Oh you know Software Architecture? Express it in an OKR
Actually I am just behind on OKRs and need to finish this
“Software Architect isn’t a real title,” I’ve joked to people who aren’t in tech. I continue by saying I’ve honed my ability to draw mediocre boxes and arrows on a whiteboard, and also cylinders (upright, they’re databases; sideways, they’re queues).
That’s because I’ve worked with a real-life architect and I am in awe of the precision and many facets of the process. The blueprints cover structural, electrical, land survey, window schedule, not to mention the cool giant printer that’s required to print out the rolls you look over at a build site with a hardhat.
Of course, someone needs to build the damn thing, but it’s absolutely a wonder to go from CAD drawing (or back in the old days, hand-drawn drawings on those slanting desks) to framing, pipes, wires, drywall, fixtures, walls mudded and painted, &c.
Undoubtedly, it probably does not require a stretch of imagination for a Fortune 500 company to arrive at an Architecture Group which hands down Visio Diagrams from the Ivory Tower. (I always imagine said ivory tower is from Isengard.) That’s hardly the best way to approach things though; a software architect who listens, provides guidance, and understands what else is going in another corner of the organization can be an invaluable resource in a larger team of domain experts and project shepherds.
I’ve long maintained that once an [engineering] organization grows large enough, there could be a Dunbar’s Challenger whose sole job is to connect people. Who is working on similar things, if not solving the exact same problem? If the entire organization were working on a singular monolithic codebase, who is trying to build the same class?
In the same project that I met a honest-to-goodness architect, I also hired a builder. This builder had years of experience, working with electricians, plumbers, framers, painters, roofers, everyone underneath the sun who had to do with building a house. Experience is hard won and tells you to get the plumbing in before pouring new foundation. It tells you to forego salvaging an existing roof if you are going to extend it—because you will end up ripping it out anyway. It’s the stuff that you can read in a book or a blog post somewhere, but until you face the problem yourself (and make a mistake), it’s a lesson that sticks with you forevermore.

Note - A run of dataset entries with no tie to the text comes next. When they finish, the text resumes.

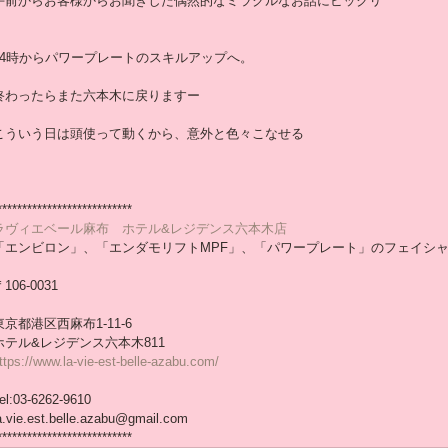
午前からお客様からお聞きした偶然的なミラクルなお話にビックリ
14時からパワープレートのスキルアップへ。
終わったらまた六本木に戻りますー
こういう日は頭使って動くから、意外と色々こなせる
***************************
ラヴィエベール麻布　ホテル&レジデンス六本木店
「エンビロン」、「エンダモリフトMPF」、「パワープレート」のフェイシ
106-0031
東京都港区西麻布1-11-6
ホテル&レジデンス六本木811
ttps://www.la-vie-est-belle-azabu.com/
el:03-6262-9610
a.vie.est.belle.azabu@gmail.com
***************************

In the same vein, a good software architect draws from experience, having to push code into production, and getting paged when it falls down. It’s knowing that “it worked in dev, but at production scale it ruined my Thanksgiving.” A good software architect knows that nothing is free—Serverless is Just Other People’s Computers™—and the means to the end (the journey to getting it into production) is just as valuable as the end (it’s in production!).
Ultimately, whatever your organizational structure is, the role of a software architect, whether official in title or more of a de facto role similar to a technical lead, is to provide reasonable guidance on what to build. Blueprints are a goal, and other constraints like city building codes (system administrators / system reliability engineers) require fun things like “an electrical outlet every 5 feet”/“default ulimit is too low” which will rely on some finessing of the electrician/developers.
Trust me though, the ulimit is often way too low.